RESPINGIAMO L’ACCORDO
SU PENSIONI E WELFARE!
Come
da tradizione, la borghesia imperialista ed il suo comitato d’affari di Palazzo
Chigi hanno approfittato dell’estate per sferrare un
doppio attacco alle condizioni di lavoro e di vita delle masse popolari.
Nello
scorso luglio, infatti, il governo Prodi (una congrega che assomiglia sempre
più ai “ladri di Pisa” che di giorno litigano e di notte si mettono d’accordo
per fregare i lavoratori) ha varato il nuovo “maxi-accordo” fra le parti sociali
– in realtà la “parte” è una sola, quella borghese - che comprende previdenza, mercato del lavoro e contrattazione, e welfare.
Questo
accordo è l’ennesima fregatura per operai e pensionati in quanto comprende:
a)
da un lato la finta abolizione dello scalone, delle finestre e dell’esenzione
per i lavori usuranti, dall’altro il vero innalzamento dell’età pensionistica e
il ribasso dei coefficienti ogni tre anni, peggiorando di
fatto la stessa legge Maroni;
b)
il mantenimento (ed anzi il rafforzamento nelle sue parti essenziali) della
Legge 30, dello “staff leasing” (in pratica del caporalato), del lavoro
straordinario. Il tutto in cambio di qualche briciola sul fronte
“assistenziale”.
Questo
duplice attacco è parte di una più vasta offensiva che serve a scaricare la
crisi del sistema capitalista sulle spalle delle masse operaie e popolari, per
cercare di risollevare i profitti.
Allo
stesso tempo però evidenzia anche una contraddizione sociale ormai insostenibile.

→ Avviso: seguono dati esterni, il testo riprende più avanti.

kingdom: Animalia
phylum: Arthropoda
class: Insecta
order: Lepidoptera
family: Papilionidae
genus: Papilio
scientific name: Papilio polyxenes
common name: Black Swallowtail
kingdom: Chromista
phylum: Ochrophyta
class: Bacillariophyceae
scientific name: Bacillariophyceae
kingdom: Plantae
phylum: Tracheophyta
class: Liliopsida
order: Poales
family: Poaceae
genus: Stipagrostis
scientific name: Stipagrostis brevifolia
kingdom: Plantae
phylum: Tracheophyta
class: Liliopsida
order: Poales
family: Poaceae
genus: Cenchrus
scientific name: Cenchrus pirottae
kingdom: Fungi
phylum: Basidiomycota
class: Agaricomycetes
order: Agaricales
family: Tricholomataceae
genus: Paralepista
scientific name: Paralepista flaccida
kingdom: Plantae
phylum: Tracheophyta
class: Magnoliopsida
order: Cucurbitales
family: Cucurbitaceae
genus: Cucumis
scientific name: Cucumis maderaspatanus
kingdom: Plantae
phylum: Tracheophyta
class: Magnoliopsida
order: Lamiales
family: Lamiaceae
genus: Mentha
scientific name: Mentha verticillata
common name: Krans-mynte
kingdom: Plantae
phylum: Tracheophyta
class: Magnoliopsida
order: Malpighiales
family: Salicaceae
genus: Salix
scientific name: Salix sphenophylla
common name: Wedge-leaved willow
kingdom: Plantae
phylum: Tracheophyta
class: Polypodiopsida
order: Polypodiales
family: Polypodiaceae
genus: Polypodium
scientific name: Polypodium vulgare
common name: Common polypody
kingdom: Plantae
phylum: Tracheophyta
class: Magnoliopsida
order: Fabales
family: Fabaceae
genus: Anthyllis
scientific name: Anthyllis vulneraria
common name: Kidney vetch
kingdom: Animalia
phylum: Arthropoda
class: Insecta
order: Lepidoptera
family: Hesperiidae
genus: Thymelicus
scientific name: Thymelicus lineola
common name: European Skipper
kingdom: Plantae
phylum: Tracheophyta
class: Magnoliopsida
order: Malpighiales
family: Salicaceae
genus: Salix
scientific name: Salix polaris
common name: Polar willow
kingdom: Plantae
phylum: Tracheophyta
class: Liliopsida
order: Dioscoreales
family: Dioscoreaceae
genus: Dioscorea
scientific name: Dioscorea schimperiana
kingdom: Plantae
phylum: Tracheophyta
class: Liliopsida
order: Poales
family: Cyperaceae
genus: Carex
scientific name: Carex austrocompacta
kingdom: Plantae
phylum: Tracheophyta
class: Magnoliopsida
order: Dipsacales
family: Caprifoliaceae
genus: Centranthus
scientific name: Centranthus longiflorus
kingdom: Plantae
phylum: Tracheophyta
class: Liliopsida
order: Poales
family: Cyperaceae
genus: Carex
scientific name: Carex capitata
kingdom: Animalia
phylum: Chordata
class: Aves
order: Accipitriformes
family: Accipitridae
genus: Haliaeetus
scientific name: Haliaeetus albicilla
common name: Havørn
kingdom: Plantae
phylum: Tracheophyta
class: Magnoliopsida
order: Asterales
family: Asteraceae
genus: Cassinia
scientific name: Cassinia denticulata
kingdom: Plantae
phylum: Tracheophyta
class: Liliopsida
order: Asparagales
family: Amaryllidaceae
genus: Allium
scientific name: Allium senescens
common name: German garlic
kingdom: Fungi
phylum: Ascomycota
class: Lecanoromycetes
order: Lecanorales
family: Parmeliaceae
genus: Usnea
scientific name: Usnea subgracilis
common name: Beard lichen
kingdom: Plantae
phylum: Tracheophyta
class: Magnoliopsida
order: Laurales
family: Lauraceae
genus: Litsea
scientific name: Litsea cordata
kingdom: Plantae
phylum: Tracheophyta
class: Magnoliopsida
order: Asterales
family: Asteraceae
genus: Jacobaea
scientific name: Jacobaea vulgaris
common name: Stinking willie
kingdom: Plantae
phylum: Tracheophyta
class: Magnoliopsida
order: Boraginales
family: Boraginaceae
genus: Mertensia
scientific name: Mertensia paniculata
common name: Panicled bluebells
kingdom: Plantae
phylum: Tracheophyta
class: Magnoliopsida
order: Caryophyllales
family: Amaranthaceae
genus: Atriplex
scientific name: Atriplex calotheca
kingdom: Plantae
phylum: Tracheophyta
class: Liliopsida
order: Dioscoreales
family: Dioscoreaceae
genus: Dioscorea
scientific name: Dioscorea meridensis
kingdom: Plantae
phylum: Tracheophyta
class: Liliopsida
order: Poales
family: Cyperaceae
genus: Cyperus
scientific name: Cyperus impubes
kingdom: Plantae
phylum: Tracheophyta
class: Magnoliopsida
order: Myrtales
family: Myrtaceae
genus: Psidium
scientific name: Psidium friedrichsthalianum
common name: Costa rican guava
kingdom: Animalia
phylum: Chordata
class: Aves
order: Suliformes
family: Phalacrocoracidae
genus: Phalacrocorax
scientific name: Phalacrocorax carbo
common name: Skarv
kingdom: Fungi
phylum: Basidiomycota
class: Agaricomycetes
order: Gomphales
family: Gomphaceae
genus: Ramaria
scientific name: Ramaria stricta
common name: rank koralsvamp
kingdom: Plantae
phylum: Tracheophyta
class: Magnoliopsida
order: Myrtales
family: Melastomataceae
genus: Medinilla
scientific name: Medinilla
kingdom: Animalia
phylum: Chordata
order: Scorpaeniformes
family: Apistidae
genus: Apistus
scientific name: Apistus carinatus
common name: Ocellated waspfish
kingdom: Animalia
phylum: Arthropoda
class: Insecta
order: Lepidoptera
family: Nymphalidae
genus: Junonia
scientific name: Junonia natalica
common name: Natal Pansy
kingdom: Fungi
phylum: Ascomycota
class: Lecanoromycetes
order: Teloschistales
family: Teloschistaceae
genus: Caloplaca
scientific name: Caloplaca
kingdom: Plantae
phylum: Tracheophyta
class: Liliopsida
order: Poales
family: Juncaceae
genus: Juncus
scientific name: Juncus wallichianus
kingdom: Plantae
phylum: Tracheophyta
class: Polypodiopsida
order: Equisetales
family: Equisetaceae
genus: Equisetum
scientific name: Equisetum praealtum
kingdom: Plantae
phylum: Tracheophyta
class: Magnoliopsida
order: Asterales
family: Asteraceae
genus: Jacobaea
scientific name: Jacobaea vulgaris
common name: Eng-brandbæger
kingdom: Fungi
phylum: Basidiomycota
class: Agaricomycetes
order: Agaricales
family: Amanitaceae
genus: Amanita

Più il proletariato produce ricchezza, più esso è condannato a lavorare più a
lungo ed a vedere peggiorate le sue condizioni di vita; più le masse
lavoratrici creano le basi materiali per poter godere di un maggior benessere,
più questo benessere è accaparrato da una minoranza di parassiti.
Di
fronte a questa nuova dura offensiva – che ha costretto persino il vertice
riformista della FIOM ad opporsi per non perdere il legame con le tute blu - la
risposta chiaramente non può stare solo nell’esprimere
la nostra contrarietà all’accordo nella consultazione prevista per il 7-8-9 ottobre. Deve stare soprattutto nella lotta diretta ed
immediata nelle piazze, negli scioperi di massa, nello Sciopero generale che
dobbiamo costruire dal basso, senza accordare nessuna fiducia alle manovre
parlamentari.
Abbandoniamo
le illusioni: qualsiasi miglioramento si potrà verificare solo come conseguenza
della lotta dura ed indipendente della classe operaia. Facciamo carta straccia
di questo accordo vergognoso! Costruiamo una vera piattaforma di lotta
imperniata sui genuini interessi della classe operaia.